In On Construction First Design I wrote about my approach to product design. I apply the same principals to dyeing- rather than working from a desired end to a means of achieving it, I like to find an interesting means and see where it leads. Particularly with natural and historical dyes it can be quite unpredictable as to how a colour comes out, and it often varies quite quite a bit across different materials.

Even the synthetic Hadal dyes follow the same principal. The idea with these is to offer darker, more fade-resistant, colours which can’t be achieved with older dyes. I made up the name Hadal Blue in reference to the hadal zone in the oceans, below the midnight zone (midnight blue)- I wanted to achieve as dark a blue as possible, by pushing in as much dyestuff as possible, without any lighteners.

The colour itself varies depending on the material and type of garment, however. A soft and highly textured Fine Beekeeper’s Cloth shirt (above) turns a much darker blue than a smoother, more tightly woven, and fully lined Beekeeper’s Calico jacket (left).

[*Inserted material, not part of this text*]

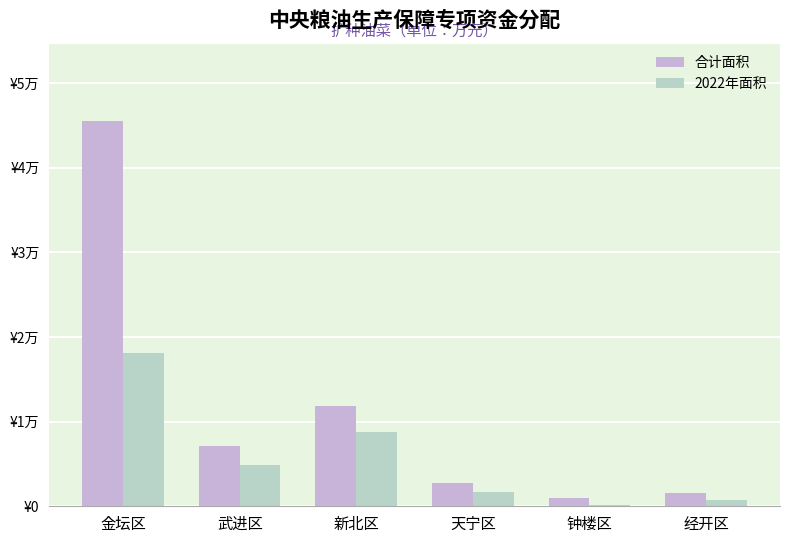

What is the value of the 合计面积 bar at the 2nd from the left?

7083.9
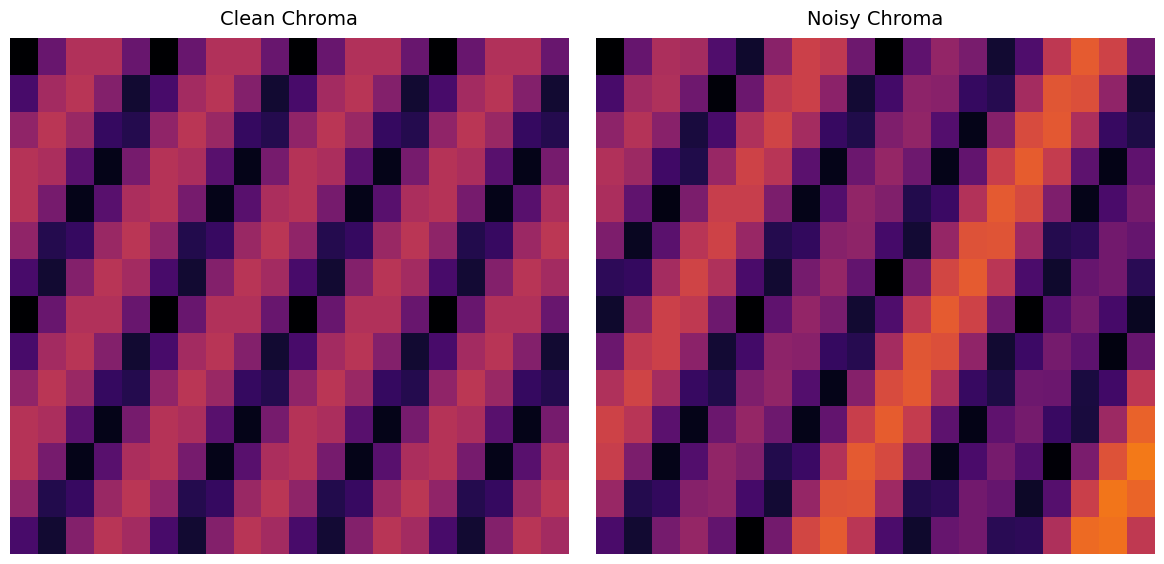

Between 6 and 8, which is larger?

8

The nicest thing about dyes for me, however, particularly natural garment dyes, are the irregularities that show up during dyeing, and the terrific potential to show use and age as they wear off. Nowhere is this more celebrated than in indigo denim, but I’ve written about that in On Lost Jeans so I’ll finish with a one-off piece: it’s a Type 441 Compass Pocket Shirt cut from ecru curtain lining (a tightly woven cotton satin) and dyed with turmeric.

This was the first piece dyed with for Spring/Summer 2022 and it was hung on a rail in a showroom in Tokyo for a few weeks, during wholesale stockist appointments. The rail was quite near a window looking out onto the street, and over a few weeks in the summer the bright tropical yellow faded to a much softer creamy cowslip colour where it was exposed to the sun. The inside of the shirt, and various parts that were folded away from the light, retain the original shade, with soft undulating fades between the different parts. It’s quite hard to capture in photos (natural dyes often are), but it’s a really lovely piece, which will continue to fade and adapt as it’s worn. This faded shirt has now gone to a new home, but turmeric fades particularly nicely, so bright newly turmeric-dyed garments will quickly take on the same character.